Вместе с Залевским они выскочили в сад за домом и еще увидели, как Войтек Наруг, припав к стволу дерева, стрелял через кусты. Два солдата тащили под руки раненого, у того по исцарапанному осколками лицу текла кровь.
– Там Острейко. – Залевский хватал за рукав поручика. – Его отрежут…
– Давай к тем домам, – приказал Качмарек. – Там в беседке – боеприпасы… Набери дисков, сколько дотащишь, и сюда…
Сам он лег рядом с Наругом, тяжело дыша после бега. В руке у Качмарека был автомат убитого связиста.
Залевский послушно бросился за патронами, перемахнул через забор из жердей, разорвав шинель. Навстречу ему попался Валясек с двумя солдатами, которые волокли ящики.
– Залевский, ты куда? Возвращайся на передовую! – рявкнул он.
– Поручик послал меня за патронами…
– А ты что, не видишь? – показал он на ящики. – Мы уже забрали их. Черт возьми, нам бы парочку орудий!
Польская артиллерия целым дивизионом начала бить по краю деревни. Среди немцев возникло замешательство, но танки упорно шли по лугу. Если они оттеснят пехоту, то всех посекут из пулеметов, превратят в сплошное месиво.
Солдаты это прекрасно понимали. Пути для отступления не было.
Оглушенный взрывом, Бачох наконец пришел в себя, выплюнул набившуюся в рот известковую пыль и медленно приподнялся на колени. Он сообразил, что дом разбит прямым попаданием снаряда и стены рухнули внутрь здания. Ему казалось, что его товарищи все еще отдыхают в саду. Он слышал голоса, но не мог понять, о чем говорят.
Прислушавшись, он уяснил, что оказался в расположении немцев.
В проломе между кирпичами он разглядел Острейко, без ремня, с руками, сведенными на затылке, а рядом незнакомого солдата, который прижимал к груди, как младенца, раненую руку, обернутую тряпьем.
Напрасно Бачох искал свой ППШ: тот остался под развалинами. Его охватили отчаяние и злость, он был беспомощен.
Высунувшись из-за борта бронетранспортера, эсэсовец окликнул гренадеров, которые конвоировали пленных:
– Was machen Sie hier?
– Wir haben die Gefangenen in den Dorf genommen.

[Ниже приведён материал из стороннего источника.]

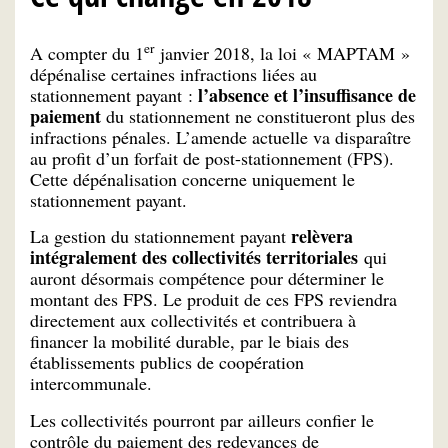
er
A compter du 1
janvier 2018, la loi « MAPTAM »
dépénalise certaines infractions liées au
l’absence et l’insuffisance de
stationnement payant :
paiement
du stationnement ne constitueront plus des
infractions pénales. L’amende actuelle va disparaître
au profit d’un forfait de post-stationnement (FPS).
Cette dépénalisation concerne uniquement le
stationnement payant.
relèvera
La gestion du stationnement payant
intégralement des
collectivités territoriales
qui
auront désormais compétence pour déterminer le
montant des FPS. Le produit de ces FPS reviendra
directement aux collectivités et contribuera à
financer la mobilité durable, par le biais des
établissements publics de coopération
intercommunale.
Les collectivités pourront par ailleurs confier le
contrôle du paiement des redevances de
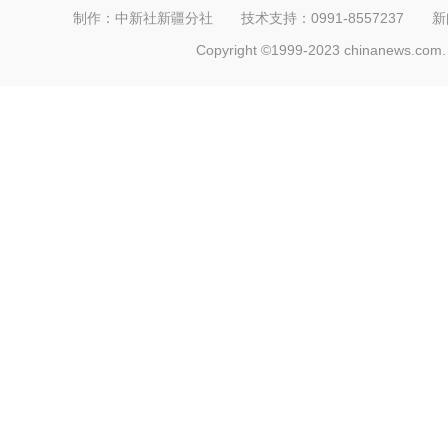
制作：中新社新疆分社 技术支持：0991-8557237 新闻热线：
Copyright ©1999-2023 chinanews.com. 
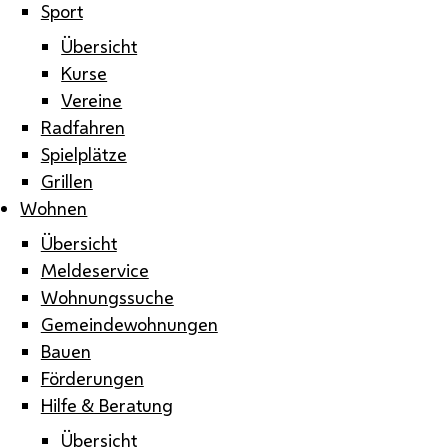
Sport
Übersicht
Kurse
Vereine
Radfahren
Spielplätze
Grillen
Wohnen
Übersicht
Meldeservice
Wohnungssuche
Gemeindewohnungen
Bauen
Förderungen
Hilfe & Beratung
Übersicht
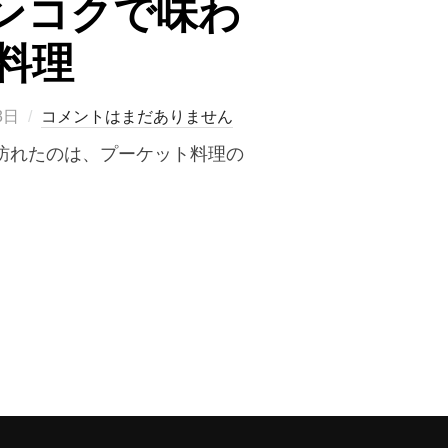
』｜バンコクで味わ
料理
3日
コメントはまだありません
」 今回訪れたのは、プーケット料理の
ISINE』｜バンコクで味わうプーケット老舗の南タイ料理”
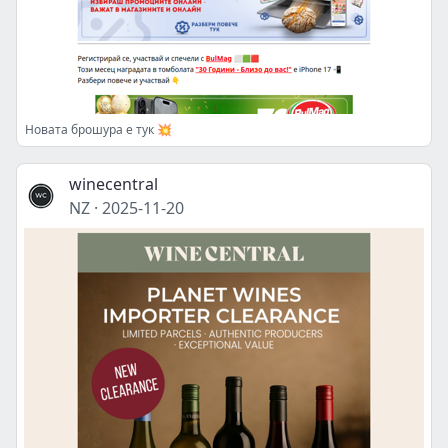
Новата брошура е тук 💥
winecentral
NZ
·
2025-11-20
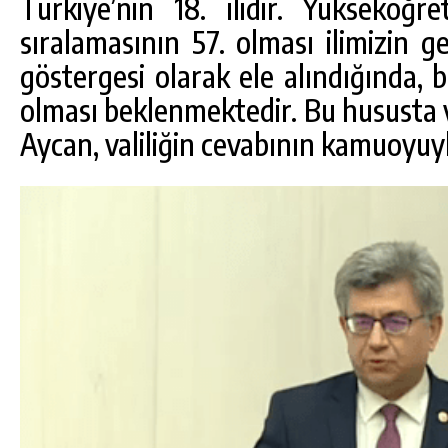
Türkiye’nin 18. ilidir. Yükseköğ
sıralamasının 57. olması ilimizin g
göstergesi olarak ele alındığında, b
olması beklenmektedir. Bu hususta val
Aycan, valiliğin cevabının kamuoyuyla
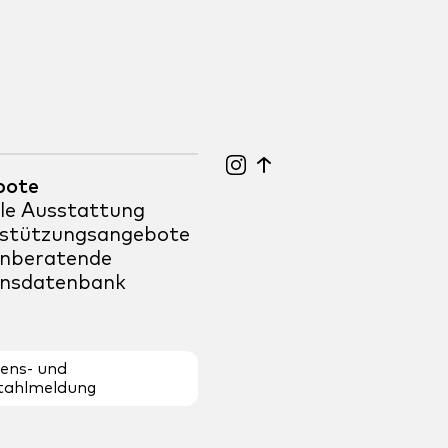
bote
ale Ausstattung
stützungsangebote
nberatende
nsdatenbank
ens- und
tahlmeldung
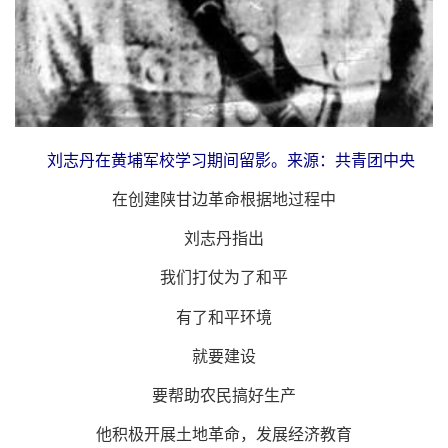
刘志丹在黄埔军校学习期间留影。来源：共青团中央
在创建陕甘边革命根据地过程中
刘志丹指出
我们打仗为了和平
有了和平环境
就要建设
要帮助农民搞好生产
他积极开展土地革命，发展经济教育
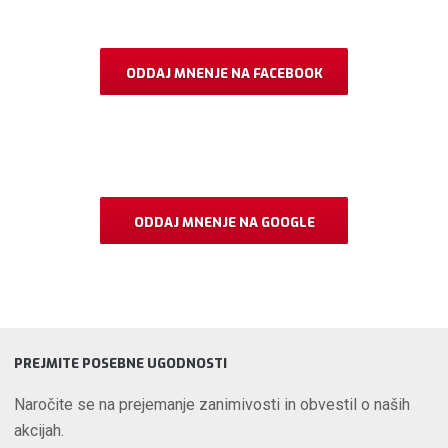
ODDAJ MNENJE NA FACEBOOK
ODDAJ MNENJE NA GOOGLE
PREJMITE POSEBNE UGODNOSTI
Naročite se na prejemanje zanimivosti in obvestil o naših
akcijah.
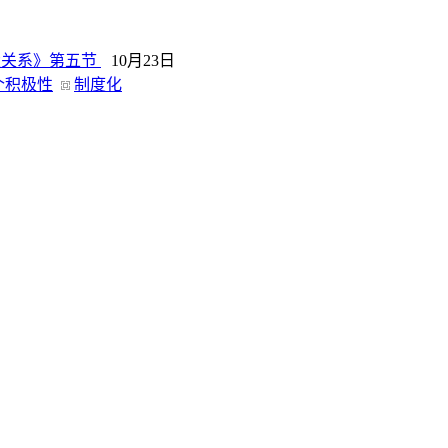
大关系》第五节
10月23日
个积极性
制度化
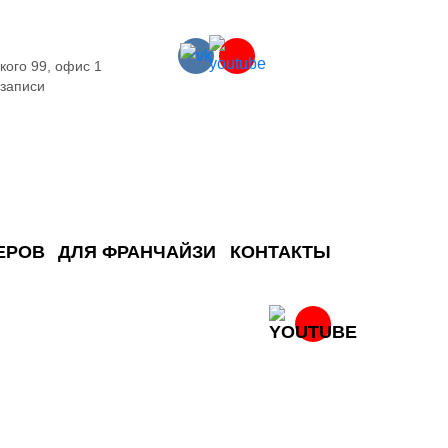
кого 99, офис 1
 записи
ЕРОВ
ДЛЯ ФРАНЧАЙЗИ
КОНТАКТЫ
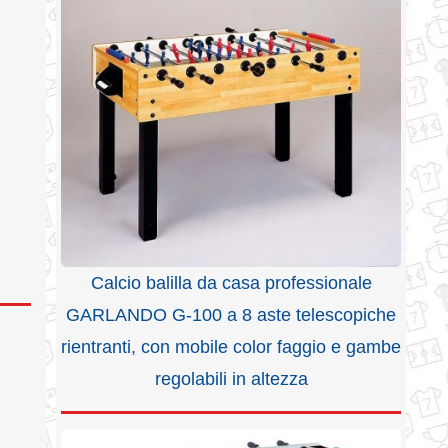
Calcio balilla da casa professionale
GARLANDO G-100 a 8 aste telescopiche
rientranti, con mobile color faggio e gambe
regolabili in altezza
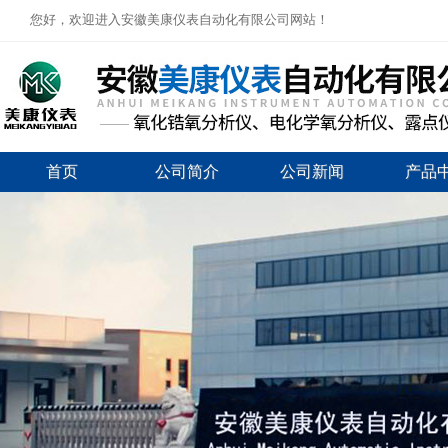
您好，欢迎进入安徽美康仪表自动化有限公司网站！
首页
公司简介
公司新闻
产品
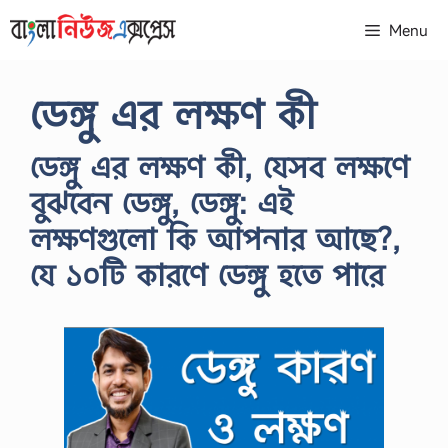
Skip
Menu
to
content
ডেঙ্গু এর লক্ষণ কী
ডেঙ্গু এর লক্ষণ কী, যেসব লক্ষণে
বুঝবেন ডেঙ্গু, ডেঙ্গু: এই
লক্ষণগুলো কি আপনার আছে?,
যে ১০টি কারণে ডেঙ্গু হতে পারে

– Ich habe Befehl sie abzuf?hren.
Тяжелая, тупая физиономия под каской не предвещала ничего хорошего. Эсэсовец нагнулся и приблизил к лицам пленных дуло автомата:
– Bist du verr?ckt? Sofort nach vorn!
– Jawohl! – вытянувшись в струнку, щелкнули каблуками гренадеры и послушно, как дворняги, получив пинка, не оглядываясь, удалились.
Судьба пленных была решена.
Бачох сжался, когда услышал, как полоснула очередь. Потом взревел мотор бронетранспортера.
– Убийцы! – Он подавил беззвучное рыдание. Его глаза, воспаленные от известковой пыли, различили два тела, неподвижно застывшие в траве, перепаханной гусеницами танков. Ветерок перебирал седеющие волосы на затылке Острейко, молодой стрелок подогнул ноги, прижав обе руки к груди, словно пытался задержать пули, которые пробили ему легкие.
– Убивать!.. – В нем нарастала ненависть. – Я должен убивать… Каждого, кто попадет мне на мушку!